Dune was one of the key books of my adolescence, and I read it at least three times; he has never read it. We both thought the movie was excellent.
It is visually magnificent, the acting is good enough, and even the action sequences are ok. I have developed a strong allergy to dumb things in movie action scenes, so much that I can hardly stand to watch the average sci-fi thriller, but this movie was better and the dumb things mostly flashed by quickly. Enough of the plot was included across the two films (5 hours 21 minutes in total) for my son to follow the story and for me to reimmerse myself in it. I recommend it.
I thought the business of the Benne Gesserit and their prophecies was particularly well-handled. These witchy women have spread prophecies across the galaxy that they then use to reinforce their power, but the question of whether those prophecies are true seems to hang open; certainly characters in the book disagree about it, and when they seem to be fulfilled it is in a way no one expected.
Dune is just an awesome book for a certain sort of teenage boy. Whether it is for anyone else I couldn't say; there is some heavy gender weirdness that I imagine might bother some girls, and neither the story nor the mythos is robust enough to survive educated adult skepticism. But it completely drew in my 15-year-old self and resonated powerfully in my imagination for at least a decade. I was especially taken with the idea of a hero who is trained in both the feminine mysticism of the Bene Gesserit and the masculine ways of war and calculation, thus combining masculine and feminine powers. I think for me it ranked behind only the Lord of the Rings in captivating me and launching my reveries.
It pleases me that it has finally been put on screen in a version good enough that I can happily share it with my sons.
neither the story nor the mythos is robust enough to survive educated adult skepticism
ReplyDeleteI've bumped into a lot of Dune fans over the years, but I've never heard one admit that it's the sort of thing you need to get into when you're young - they always insist that it's great and mindblowing at any age, and try to convert people into fans themselves.

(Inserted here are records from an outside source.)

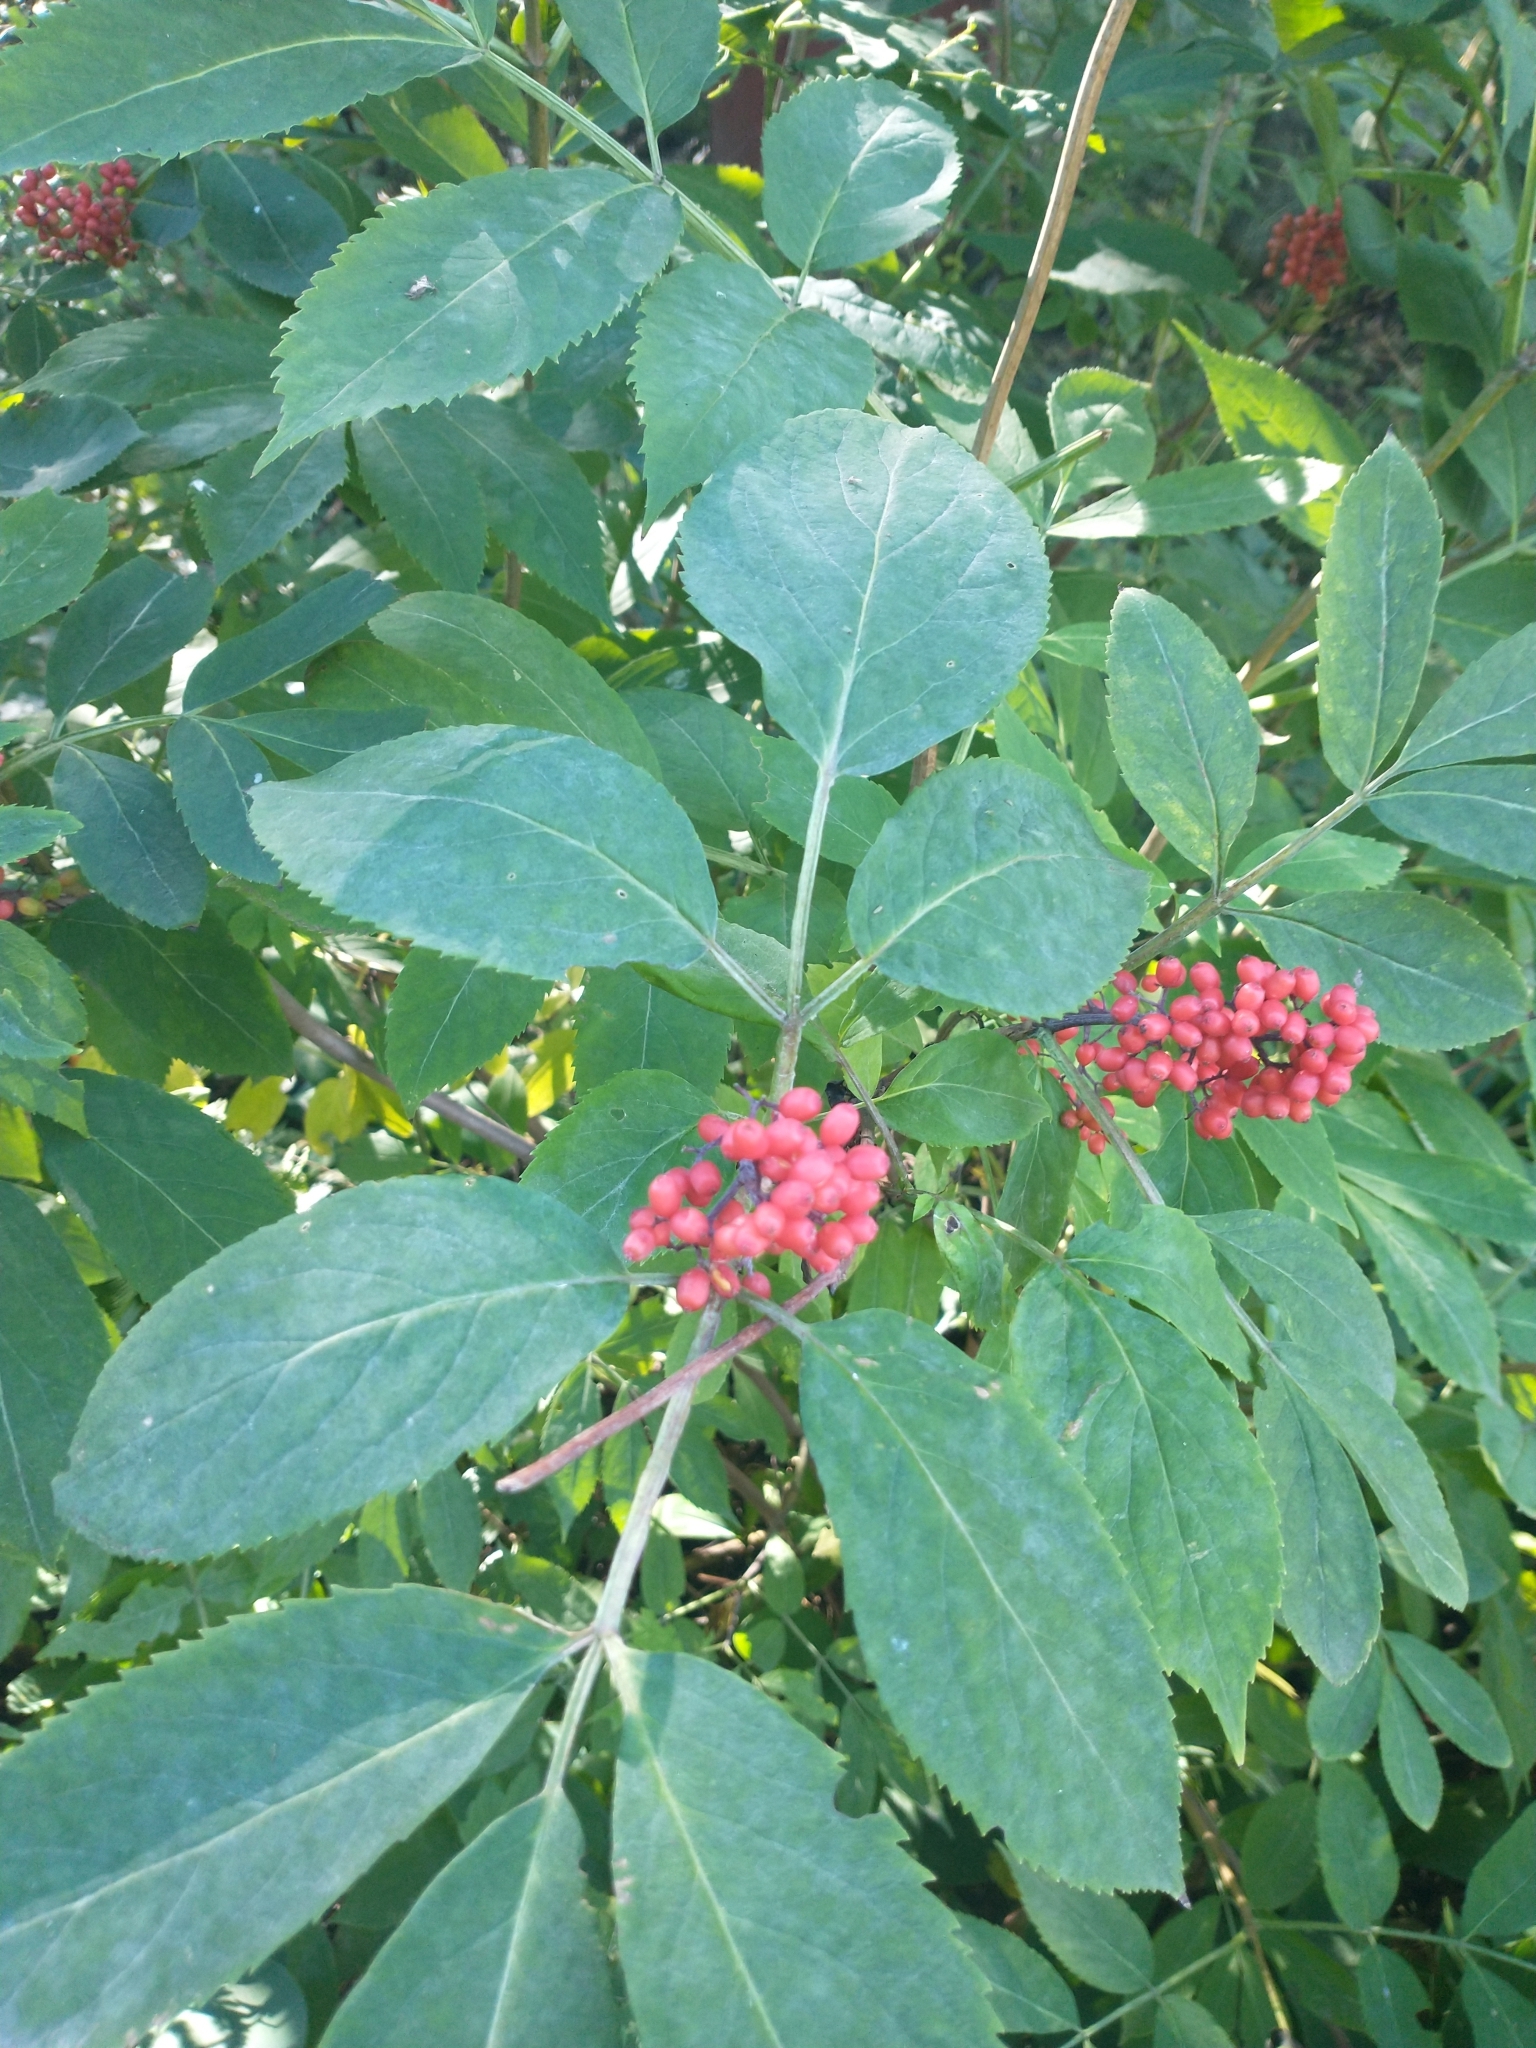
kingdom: Plantae
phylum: Tracheophyta
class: Magnoliopsida
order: Dipsacales
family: Viburnaceae
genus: Sambucus
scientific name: Sambucus racemosa
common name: Red-berried elder
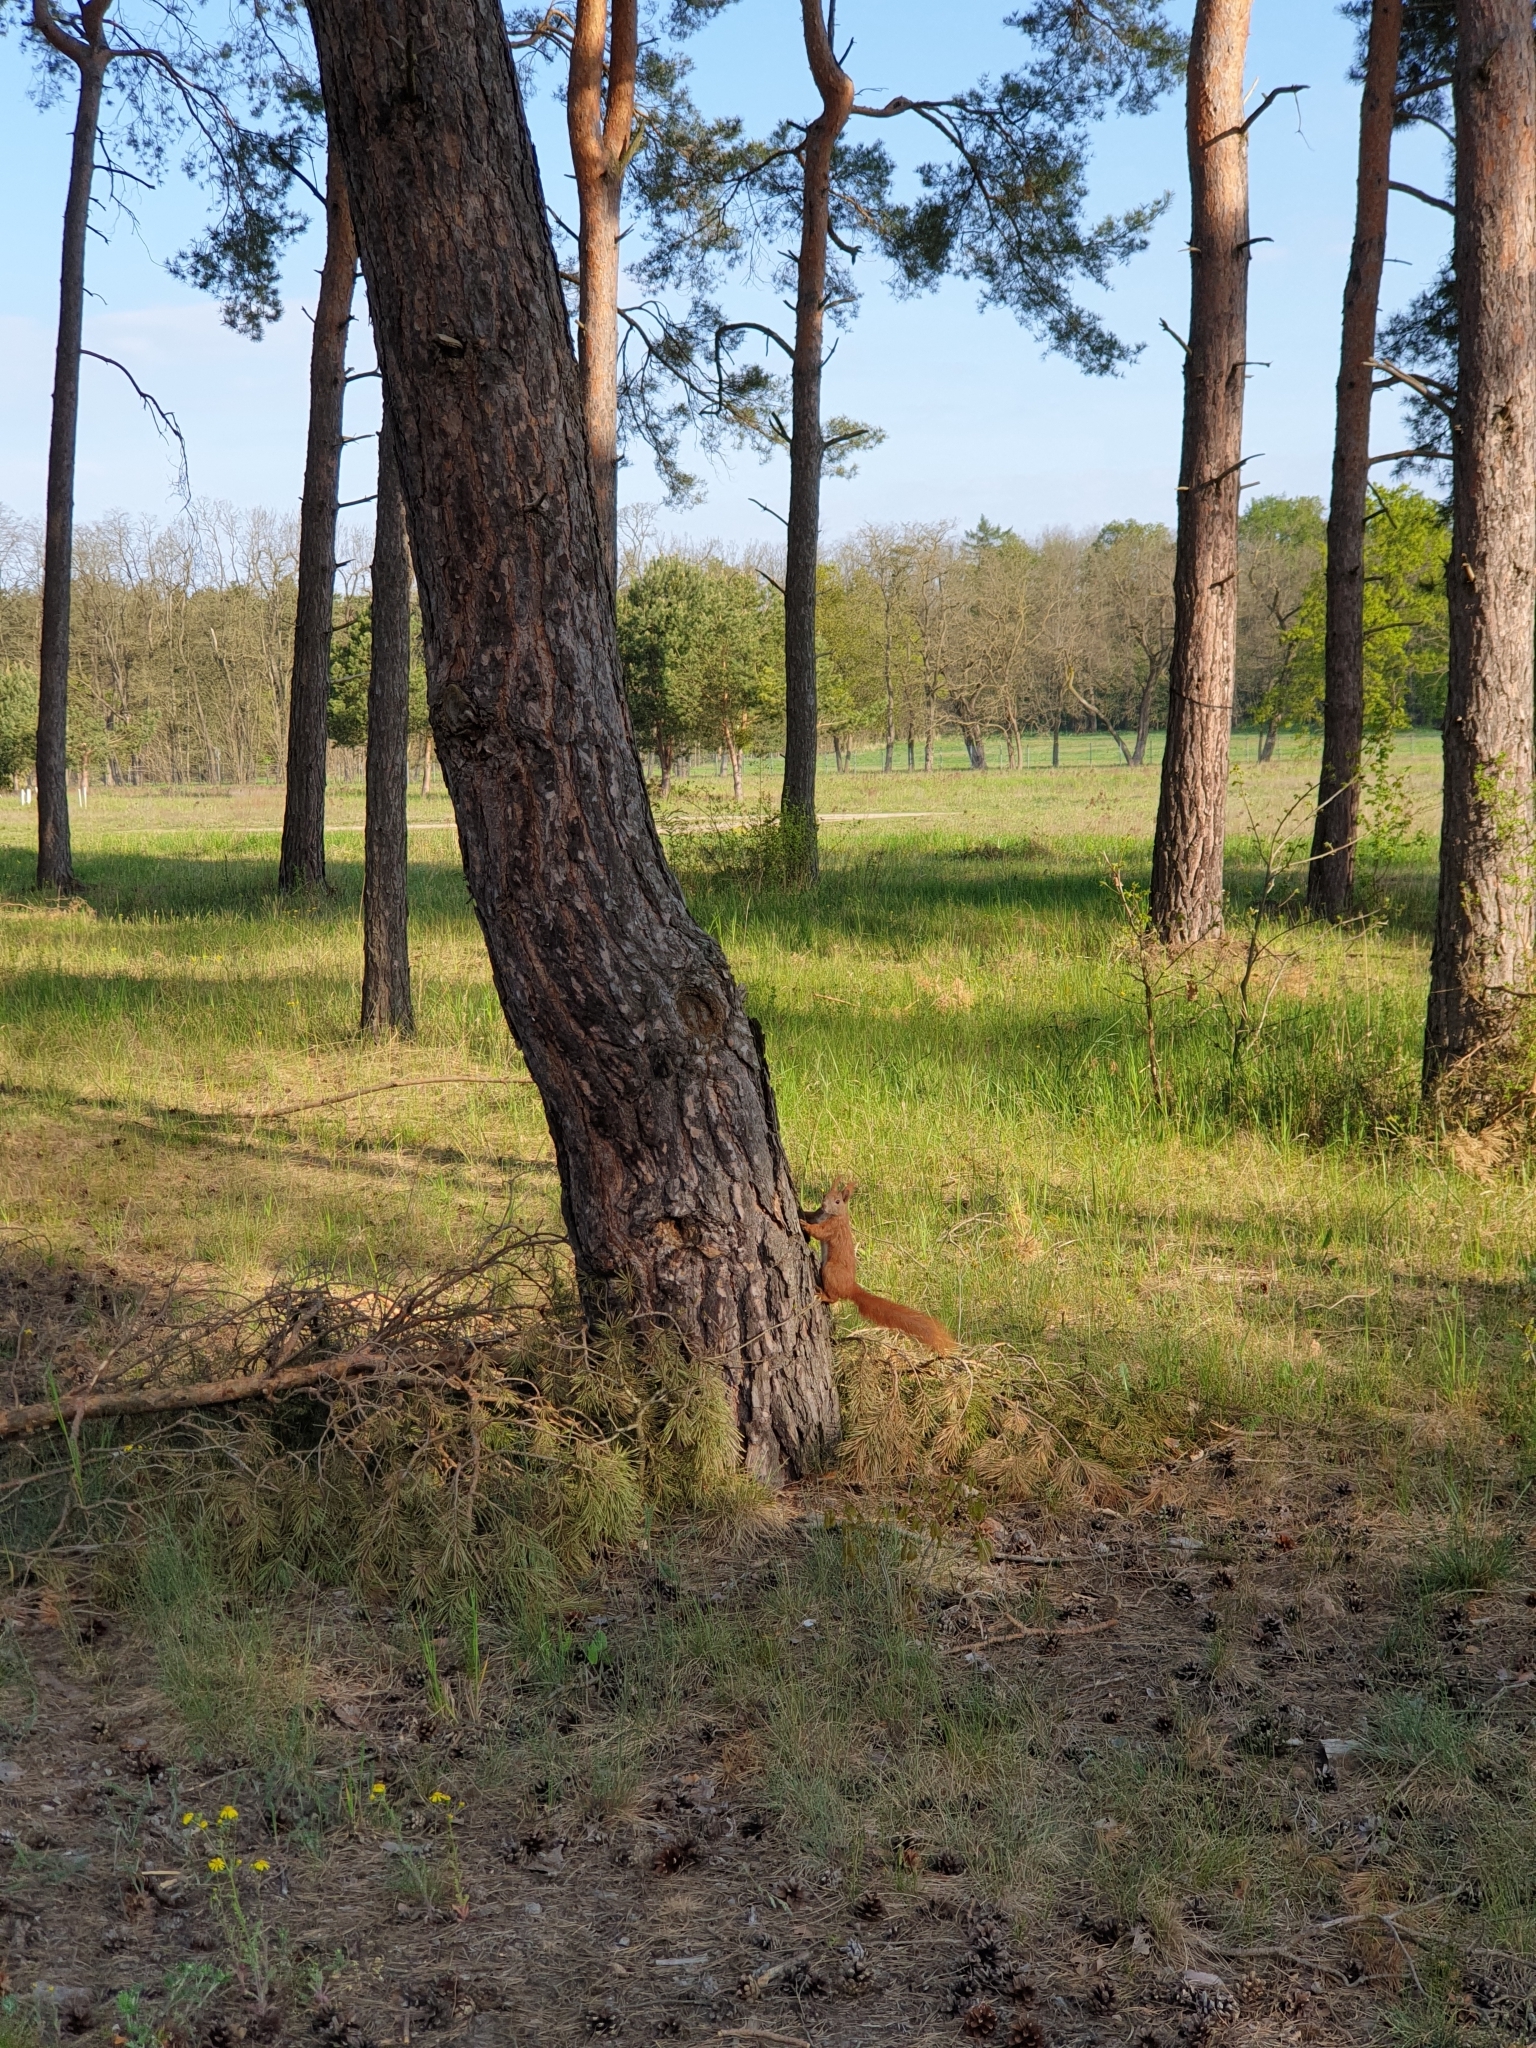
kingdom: Animalia
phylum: Chordata
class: Mammalia
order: Rodentia
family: Sciuridae
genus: Sciurus
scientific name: Sciurus vulgaris
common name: Eurasian red squirrel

I never read the books, but hearing them described in detail - particularly the setting and plot details - always made me scratch my head.
"So it's feudalism in space... and the Emperor retains his power because he's the only one with an army of utterly loyal super soldiers... but he's worried one of his vassals is getting too powerful, so he tries to secretly sabotage that noble family... but he chooses to sabotage them by making them lords of the most important planet in the galaxy, a brutal desert world that is the sole location where the 'spice' that fuels all FTL travel can be found? What a terrible way to sabotage someone, no?
And also, apparently, the desert planet is so brutal a place to live that everyone who lives there naturally ends up conditioned to become utterly loyal super soldiers if given the proper leader to follow, somehow? But no one actually realizes that, despite it being the most important planet in the entire galaxy, the vital and irreplaceable lynchpin of the entire Empire, which can't exist without FTL travel? And also despite it being a brutal desert hellscape, somehow it support a secretly GIGANTIC population of these people, that is ALSO something no one actually realizes? Somehow?"
I used to think that it was a case of the Seinfeld effect - something that was genuinely new and interesting to people when it came out seems boring and stale to a person later on in a world where all the Big Ideas of the work have become commonplace tropes of media since.
But the more I kept hearing / being told about Dune's plot by the faithful over the years, the more I thought "No, it's not that - this really just doesn't make any sense." It feels like Herbert got so excited with his weird and flashy ideas about the 'spice', and the Spacing Guild, and kinetic shields, and sandworms, and conspiratorial covens of pseudo-mystic philosopher women, and drenching it all in a Lawrence-Of-Arabia-esque enthusiasm for Middle Eastern cultural qualities and aesthetics, that he didn't bother thinking through the actual plot of the story very much and mostly just focused on using it as a convenient way to loosely string together all flashy bits he actually cared about.
But every time I cautiously voiced that feeling to my friends / colleagues / etc who were fervently trying to make a convert out of me, they all insisted "It all makes sense if you just read the books" - to which I replied, "If that's the case, why can't you explain it to me, having read the books yourself?", and I never got a satisfactory answer.
So it's quite refreshingly to finally have someone who likes the books suggest that... just maybe... they don't actually hold up fully when viewed skeptically by someone who didn't read them growing up.
Sorry - I meant the "Seinfeld is Unfunny effect"; the mere "Seinfeld effect" is a related, but different, beast.